We Support Authentic Expression
We value authentic self-expression. People should be able to show up honestly, as they are, without needing to hide every wound, question, difference, or stage of growth.
At the same time, authenticity is not an excuse to harm others. We encourage expression that is honest, compassionate, and aware of the shared space. We seek to create a community where people can be real while also remaining respectful of others.
We believe every person is still becoming, still learning, and still discovering how to live more clearly from Love.
We Do Not Confuse Spirituality With Superiority
No belief, title, role, gift, experience, or spiritual practice makes a person more valuable than another.
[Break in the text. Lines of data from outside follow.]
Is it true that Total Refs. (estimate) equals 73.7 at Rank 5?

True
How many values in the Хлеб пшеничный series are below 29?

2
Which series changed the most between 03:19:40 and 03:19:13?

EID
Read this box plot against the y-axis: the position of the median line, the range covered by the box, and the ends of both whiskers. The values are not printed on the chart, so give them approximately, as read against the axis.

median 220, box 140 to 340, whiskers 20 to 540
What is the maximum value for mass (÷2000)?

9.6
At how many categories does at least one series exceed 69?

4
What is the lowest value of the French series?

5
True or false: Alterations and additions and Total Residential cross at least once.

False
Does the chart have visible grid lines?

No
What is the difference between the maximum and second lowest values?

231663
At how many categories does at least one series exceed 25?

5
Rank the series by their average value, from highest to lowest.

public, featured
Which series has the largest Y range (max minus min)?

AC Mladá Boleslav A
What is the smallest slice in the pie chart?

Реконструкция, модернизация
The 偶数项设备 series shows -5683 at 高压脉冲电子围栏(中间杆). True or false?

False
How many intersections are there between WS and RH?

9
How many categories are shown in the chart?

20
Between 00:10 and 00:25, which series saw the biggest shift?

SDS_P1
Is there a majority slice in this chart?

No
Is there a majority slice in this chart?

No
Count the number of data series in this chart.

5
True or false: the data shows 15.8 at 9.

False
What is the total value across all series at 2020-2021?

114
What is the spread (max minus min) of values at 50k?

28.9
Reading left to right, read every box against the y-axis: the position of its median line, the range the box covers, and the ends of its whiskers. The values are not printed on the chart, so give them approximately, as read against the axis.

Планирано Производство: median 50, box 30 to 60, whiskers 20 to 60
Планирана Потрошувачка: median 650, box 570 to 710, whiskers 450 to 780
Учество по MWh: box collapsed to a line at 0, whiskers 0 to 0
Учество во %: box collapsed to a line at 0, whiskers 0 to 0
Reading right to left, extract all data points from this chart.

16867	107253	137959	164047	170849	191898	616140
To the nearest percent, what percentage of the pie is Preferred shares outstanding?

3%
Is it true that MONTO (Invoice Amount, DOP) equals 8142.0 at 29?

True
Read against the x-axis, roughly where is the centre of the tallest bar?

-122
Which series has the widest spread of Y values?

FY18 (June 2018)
Ministers, teachers, facilitators, participants, visitors, and guests are all part of the same shared human and spiritual reality.
Leadership is service, not superiority.
Spiritual insight should make us more compassionate, not more controlling. Spiritual experience should deepen humility, not inflate ego. We seek to remember that everyone has something to learn, and everyone has something meaningful to offer.
We Respect Safety and Well-Being
We want our sanctuary and community to be as safe, welcoming, and considerate as possible. This includes emotional, spiritual, physical, and social safety.
We do not present spiritual practice as a replacement for medical care, mental health care, legal advice, or professional support when those are needed. We may offer spiritual encouragement, prayer, meditation, education, and community support, but we respect the importance of appropriate professional care.
We believe spiritual growth should support well-being, not create confusion, pressure, or harm.
We Welcome Participation by Choice
Everyone in existence is understood as a Member of the greater whole. Participation in this specific community, however, is always by choice.
Those who choose to participate actively are invited to do so with sincerity, respect, willingness, and care for others. No one is required to believe everything, understand everything, or be at the same place in their journey.
Active participation simply means choosing to engage with the sanctuary, community, practices, and principles in a respectful and meaningful way.
Our Shared Standard
Our shared standard is to live as lovingly, honestly, inclusively, and responsibly as we are currently able.
We believe in unity, and we also respect the human experience.
We believe in divine purpose, and we also respect personal choice.
We believe in forgiveness, and we also respect safety, healing, and boundaries.
We believe in spiritual truth, and we also respect each person’s lived reality.
These standards help us create a sanctuary where people may feel welcomed, valued, and free to grow. They remind us that our highest beliefs are not only ideas to speak about, but values to practice in how we treat one another.